The use of low-dose TRT may not suffice to evoke necessary changes in muscle size. Our participants received 2–6 mg of testosterone (average of 4 mg per day) over a 4-month period [11]. Bauman et al. used a dose of 5–10 mg per day in hypogonadal men SCI and showed increase in both lean mass and basal metabolic rate following 12 months [22]. Nightingale et al. recommended an optimum dose of 6–8 mg per day to increase lean mass in men with SCI [21].

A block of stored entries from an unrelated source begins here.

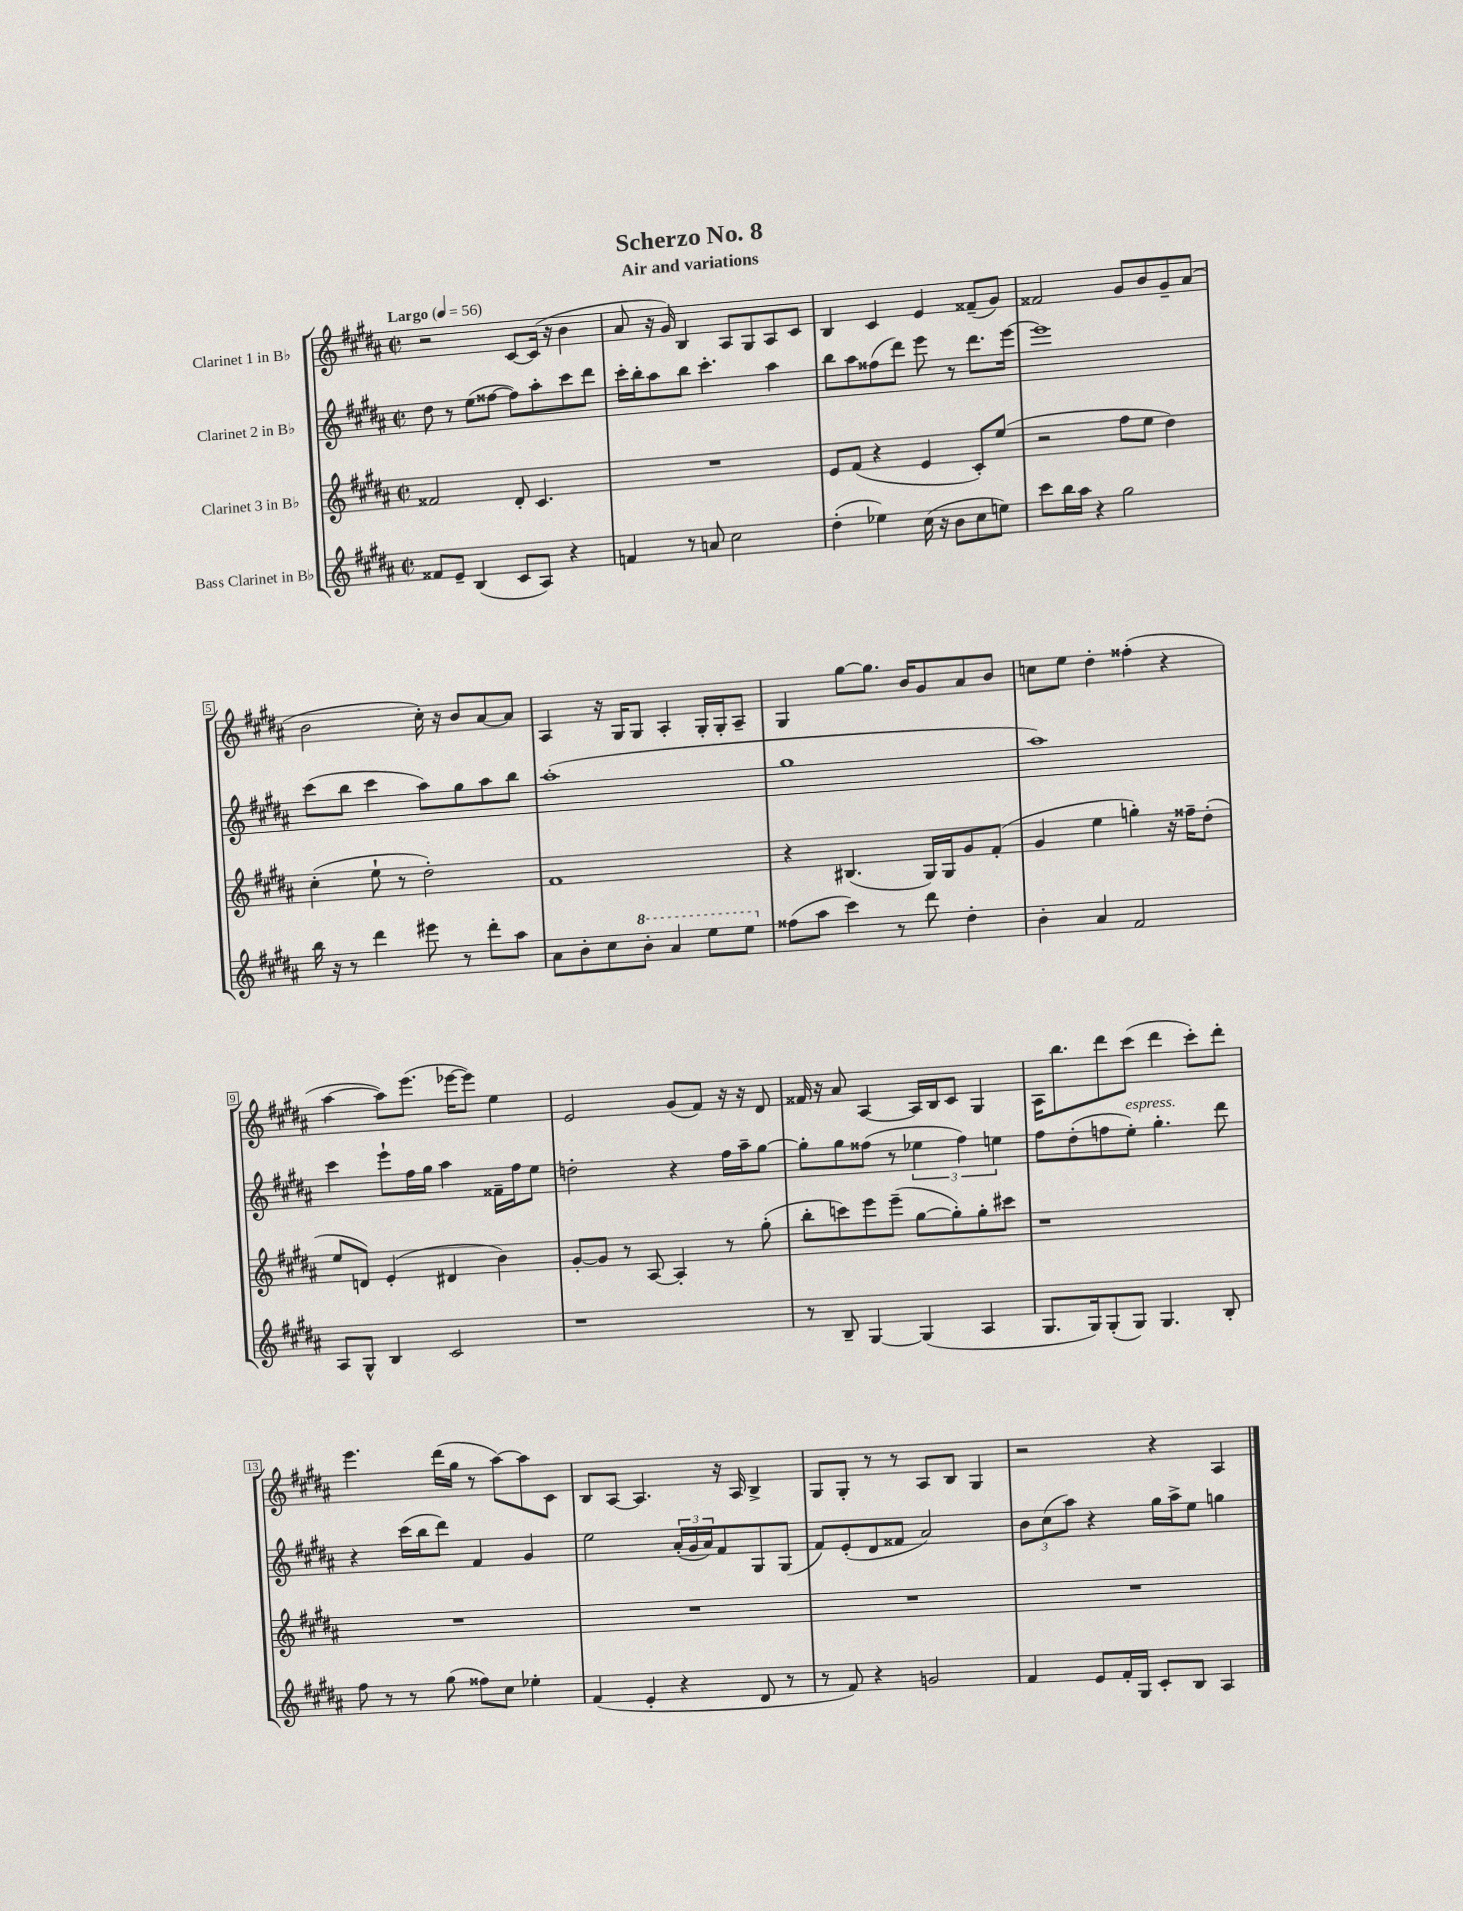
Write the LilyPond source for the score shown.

\header { title = "Scherzo No. 8" subtitle = "Air and variations" }
<<
\new StaffGroup <<
\new Staff = "s0" \with { instrumentName = "Clarinet 1 in Bb" } {
    \clef treble \key b \major \defaultTimeSignature \time 2/2 \tempo "Largo" 4 = 56
    r2 cis'8~ cis'16( r16 b'4 |
    ais'8 r16 gis'16) b4 ais8 gis8 ais8 cis'8 |
    b4 cis'4 e'4 fisis'8--( gis'8) |
    fisis'2 gis'8 b'8 gis'8-- ais'8( |
    b'2 cis''16-.) r16 b'8 ais'8~ ais'8 |
    ais4 r16 gis16 gis8 ais4-. gis16-. gis16-. ais8-- |
    gis4 gis''8~ gis''8. b'16 gis'8 ais'8 b'8 |
    c''8 e''8 dis''4-. fisis''4-.( r4 |
    ais''4~ ais''8) e'''8.( ees'''16~ ees'''8) e''4 |
    e'2 gis'8( fis'8) r16 r16 dis'8 |
    fisis'16 r16 ais'8 ais4~ ais16 b16 cis'8 gis4 |
    ais16 b''8. dis'''8 cis'''8( dis'''4 cis'''8-.) dis'''8-. |
    e'''4. dis'''16( gis''16 r8 ais''8~) ais''8 cis'8 |
    b8 ais8~ ais4. r16 ais16 b4-> |
    gis8 gis8-. r8 r8 ais8 b8 gis4 |
    r2 r4 ais4 \bar "|." |
}
\new Staff = "s1" \with { instrumentName = "Clarinet 2 in Bb" } {
    \clef treble \key b \major \defaultTimeSignature \time 2/2
    dis''8 r8 e''8( fisis''8~ fisis''8) ais''8-. cis'''8 dis'''8 |
    cis'''16-. b''16-. ais''8 b''8 cis'''4.-. ais''4 |
    b''8 ais''8 fisis''8( dis'''8) e'''8 r8 dis'''8. e'''16~ |
    e'''1 |
    cis'''8( b''8 cis'''4 ais''8) gis''8 ais''8 b''8 |
    ais''1-.( |
    gis''1 |
    ais''1) |
    cis'''4 e'''8-! fis''16 gis''16 ais''4 fisis'16-- fis''16 e''8 |
    d''2-. r4 fis''16 ais''16-- gis''8~ |
    gis''8-. gis''8 fisis''8( r8 \tuplet 3/2 { ees''4 fisis''4) e''4 } |
    fis''8 dis''8-.( f''8 e''8-.^\markup { \italic "espress." }) gis''4.-. dis'''8 |
    r4 cis'''16( b''16 dis'''8) fis'4 gis'4 |
    e''2 \tuplet 3/2 { ais'16-.( gis'16 ais'16) } fis'8 gis8 gis8( |
    fis'8) e'8-.( dis'8 fisis'8 ais'2) |
    \tuplet 3/2 { b'8 cis''8( ais''8) } r4 gis''16 ais''16-> e''8 g''4 \bar "|." |
}
\new Staff = "s2" \with { instrumentName = "Clarinet 3 in Bb" } {
    \clef treble \key b \major \defaultTimeSignature \time 2/2
    fisis'2 dis'8-. cis'4. |
    R1 |
    e'8 fis'8( r4 e'4 cis'8-.) e''8( |
    r2 fis''8 e''8 dis''4) |
    cis''4-.( e''8-! r8 dis''2-.) |
    fis'1 |
    r4 bis4.( gis16) gis16 gis'8 fis'8-.( |
    gis'4 e''4 g''4-.) r16 fisis''16-- dis''8-.( |
    e''8 d'8) e'4-.( dis'4 b'4) |
    gis'8~-. gis'8 r8 ais8~ ais4-. r8 gis''8-.( |
    b''8-. c'''8) e'''8 e'''8--( gis''8~ gis''8-.) gis''8-. cis'''8 |
    r1 |
    R1 |
    R1 |
    R1 |
    R1 \bar "|." |
}
\new Staff = "s3" \with { instrumentName = "Bass Clarinet in Bb" } {
    \clef treble \key b \major \defaultTimeSignature \time 2/2
    fisis'8 e'8-- b4( cis'8 ais8) r4 |
    f'4 r8 a'8 cis''2 |
    dis''4-.( ees''4) cis''16( r16 b'8 cis''8 e''8) |
    cis'''8 b''16 ais''16 r4 gis''2 |
    b''16 r16 r8 dis'''4 eis'''8 r8 dis'''8-. ais''8 |
    ais'8 b'8-. cis''8 \ottava #1 b''8-. ais''4 e'''8 e'''8 \ottava #0 |
    fisis''8( ais''8 cis'''4) r8 dis'''8 dis''4-. |
    b'4-. ais'4 fis'2 |
    ais8 gis8-^ b4 cis'2 |
    r1 |
    r8 b8-- gis4~ gis4( ais4 |
    gis8. gis16) gis8-.( gis8) gis4. b8-. |
    fis''8 r8 r8 gis''8( fisis''8) cis''8 ees''4-. |
    fis'4( e'4-. r4 dis'8 r8 |
    r8 fis'8) r4 g'2 |
    fis'4 e'8 fis'16-. gis16 cis'8-. b8 ais4 \bar "|." |
}
>>
>>
\layout { \context { \Score \override BarNumber.stencil = #(make-stencil-boxer 0.1 0.3 ly:text-interface::print) } }
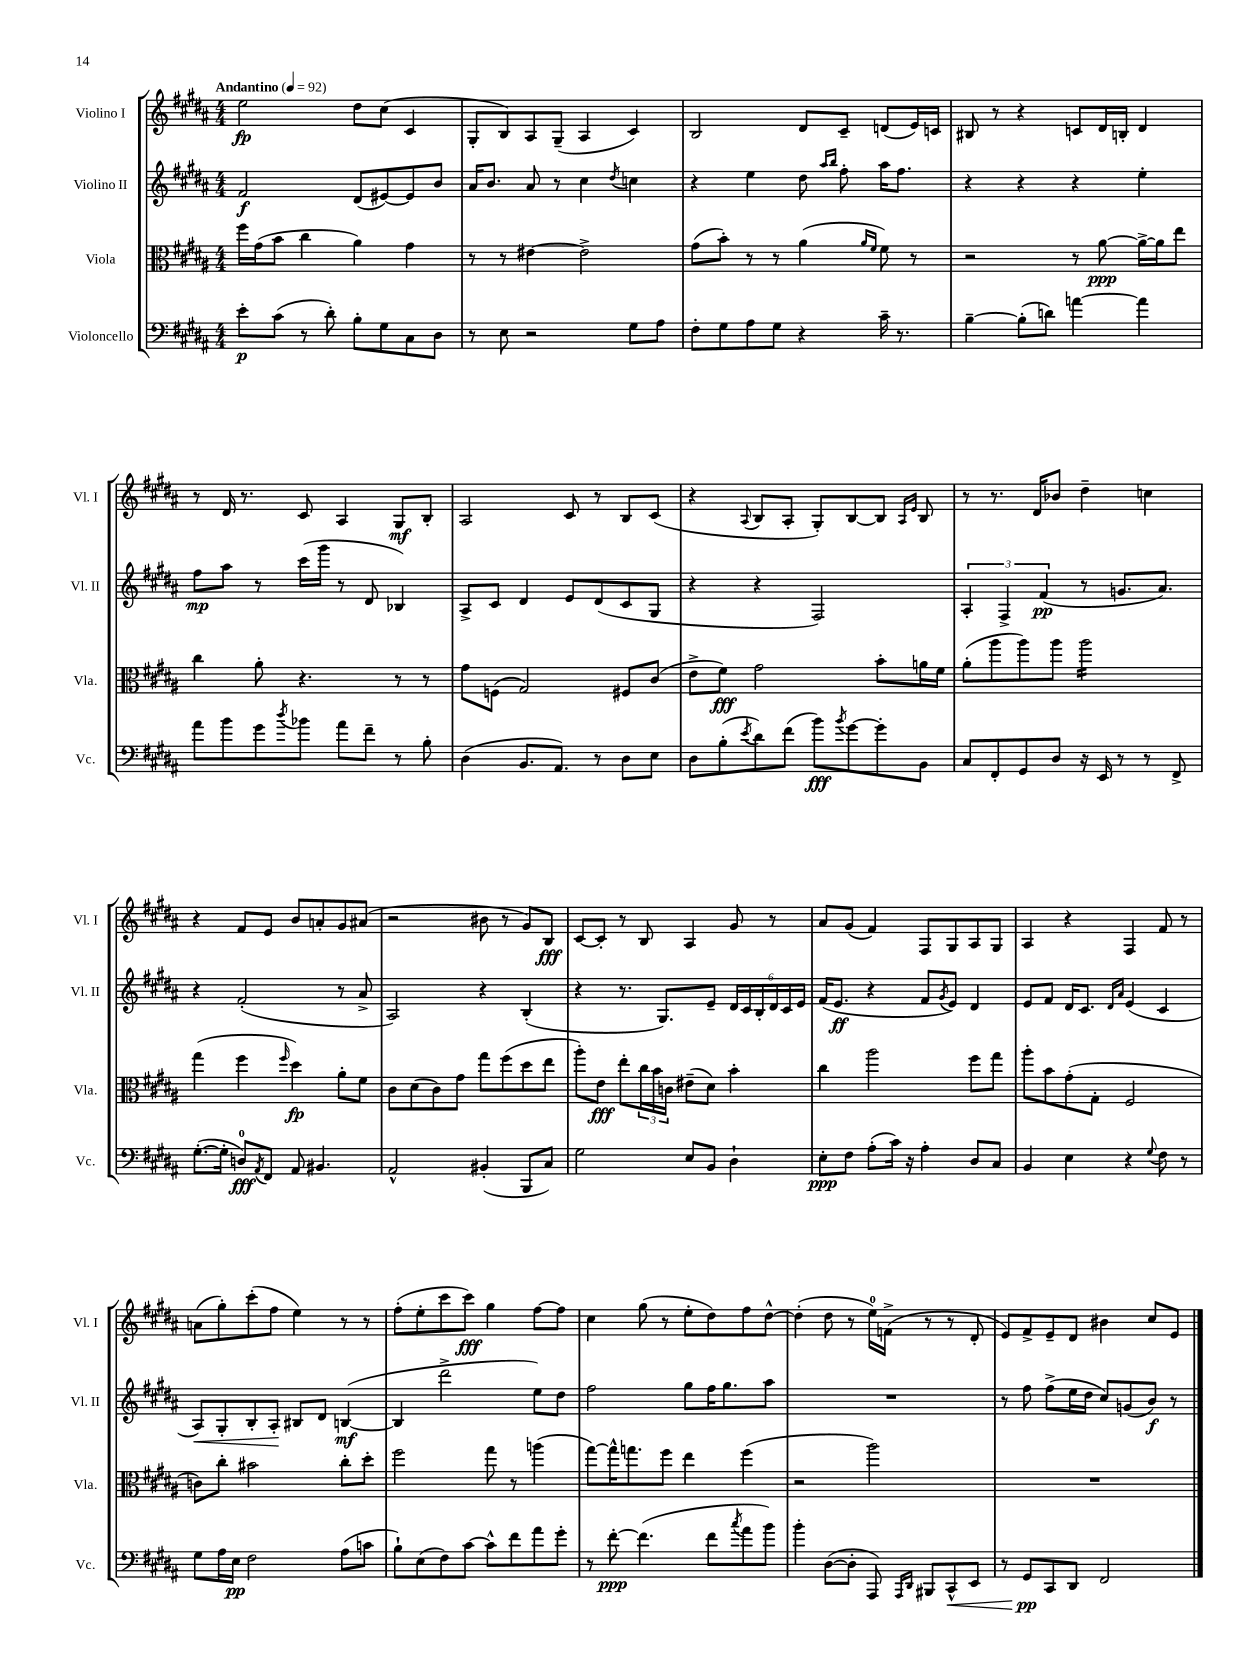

Considering the cost and time of conducting randomized clinical trials, additional data on untrained muscle groups, spasticity, bone architecture, and FES-cycling peak VO2 were intentionally collected. The original study was not powered based on these outcome variables and possibly type II error (1-β) was committed. The current study may have lacked the necessary power to demonstrate statistical changes in both the trunk and leg muscles. Our main clinical trial was primarily directed towards studying the effects of low-dose TRT + RT versus TRT only on muscle size, body composition and visceral adiposity (primary outcome variables) and metabolic profile as determined by the changes in basal metabolic rate, carbohydrate, lipid, and inflammatory biomarkers (secondary outcome variables) [11]. Therefore, the findings of the current trial should be treated with caution; because the work is considered a secondary analysis of the untrained muscles; which was not the primary focus of our concluded clinal trial [11]. The findings may be considered as exploratory pilot work that can be effectively used to calculate effect sizes for untrained muscles to adequately power future clinical trials. Pilot studies are of substantial value to gain feasibility and a preliminary indicator of adverse events [32]. The two groups were matched at BL and adherence to therapies exceeded 95% with very minimal side effects. The preliminary results are promising and a larger powered randomized placebo-controlled trial may be warranted to test the hypothesis and provide firm scientific conclusions.

Conclusion

The pilot findings support that 16 weeks of low-dose TRT + RT leads to hypertrophy of untrained glutei muscles, which may be of health-related significance considering the prevalence of pressure injuries in this population. The findings support between-group differences that favor the effects of TRT + RT compared with the TRT only on the glutei muscles. In addition, there was a trend towards an interaction between the two groups in the QL and EIO trunk muscles, and no effect was seen on the lower-leg muscles. The findings may suggest the need to directly stimulate the trunk muscles or administering a higher dose of TRT to achieve reasonable changes in the size of the trunk muscles. Furthermore, applying and evaluating novel combinatory therapies is warranted given the heterogenous SCI population and the limited effectiveness of single therapies. Overall, these findings may help developing future exercise protocols that can be used to prevent pressure injuries and increase muscle size, thereby improving muscle quality and overall cardiometabolic health in persons with SCI.

Data archiving

The datasets generated during and/or analyzed during the current study are not publicly available due to data restriction policy by the Department of Veteran Affairs but are available from the corresponding author on reasonable request.